Mme Margaret CHAN : Nous sommes effectivement inquiets. J'ai déjà eu plusieurs réunions avec nos directeurs régionaux et nos experts de la région Afrique pour étudier la façon d'aider les pays concernés à développer leur système de surveillance.

Le problème, en Afrique, est que beaucoup de pays n'ont pas de dispositifs de surveillance des maladies ou en ont de trop faibles ; leur système de santé est, en plus, également très faible. Comme cela prendrait trop de temps de renforcer leurs capacités, nous devrons faire preuve d'imagination et trouver d'autres méthodes pour les aider. Si nous arrivons au stade de la pandémie, le temps jouera contre nous.

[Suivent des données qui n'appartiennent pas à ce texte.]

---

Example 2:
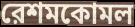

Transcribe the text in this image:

রেশমকোমল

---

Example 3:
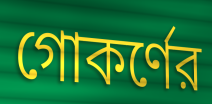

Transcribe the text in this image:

গোকর্ণের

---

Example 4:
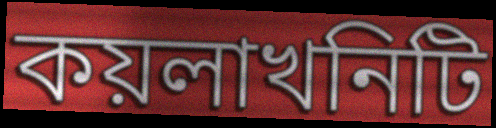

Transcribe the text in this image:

কয়লাখনিটি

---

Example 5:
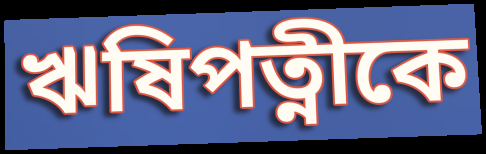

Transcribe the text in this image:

ঋষিপত্নীকে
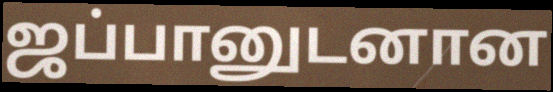
ஜப்பானுடனான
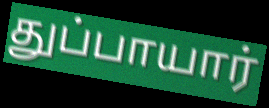
துப்பாயார்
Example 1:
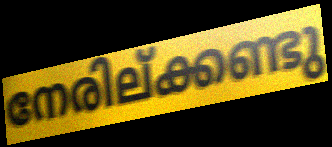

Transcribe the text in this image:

നേരില്ക്കണ്ടു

L'OMS a plusieurs stratégies : à court terme, et ensuite à moyen et long terme - c'est-à-dire sur trois à dix ans. C'est sur le court terme qu'il faut aujourd'hui se concentrer. Nous devons mettre en place des programmes de dépistage en Afrique.

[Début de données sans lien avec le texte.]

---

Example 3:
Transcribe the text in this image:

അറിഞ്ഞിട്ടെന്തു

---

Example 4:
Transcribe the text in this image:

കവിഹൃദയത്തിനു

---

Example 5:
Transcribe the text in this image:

Dès que l'OIE et l'OMS recevront une notification de la part de ces pays, elles mobiliseront les ressources mondiales pour les aider. Comme je l'ai déjà dit, l'Institut Pasteur dispose d'un important réseau sur le continent. Nous sommes prêts à travailler avec tout gouvernement ayant la volonté d'aider les pays africains. Le centre de l'OMS de Lyon peut également y contribuer. Nous envisageons d'envoyer des équipes suivre des programmes de formation. Nous devrons également nous pencher sur les capacités de ces pays en termes d'infrastructures.

A court terme, nous avons besoin de transparence et d'un système d'alerte précoce. Cela nous permettra de contenir la maladie le plus tôt possible. Si on ne peut pas la prévenir, on pourra au moins la retarder.

M. le Président : Merci, Madame. Nous avons été très honorés de l'entretien que vous avez bien voulu nous accorder. Peut-être serons-nous amenés, dans les semaines ou les mois qui viennent, à vous rendre visite à l'OMS ou à avoir un nouveau contact avec vous. Nous connaissons, en effet, l'autorité qui est la vôtre sur ces sujets. Notre pays a la volonté de se mettre aux côtés de l'OMS pour tenter de faire face à ce grand danger.

Pourriez-vous nous donner des précisions sur la réunion de Pékin ? Quand aura-t-elle lieu et qui réunira-t-elle ?

Mme Margaret CHAN : Monsieur le Président, mesdames et messieurs les députés, je vous remercie de m'avoir donné l'occasion de traiter d'un sujet aussi important. J'espère vous recevoir bientôt à l'OMS.

La conférence de Pékin aura lieu les 17 et 18 janvier 2006. Elle est co-organisée par la Banque mondiale, la Commission européenne, les trois organismes techniques que nous sommes, et David Nabarro, le coordonateur des Nations Unies pour la grippe aviaire et humaine. Elle est destinée à aider les pays à mettre en place des plans intégrés portant sur la santé animale et humaine. C'est une réunion d'engagement de donateurs, de bailleurs de fonds. Nous y attendons les représentants des ministères responsables de l'aide au développement, des affaires étrangères, et de tous ceux chargés de l'aide internationale.

M. le Président : Merci beaucoup Madame, pour cet entretien vraiment très intéressant.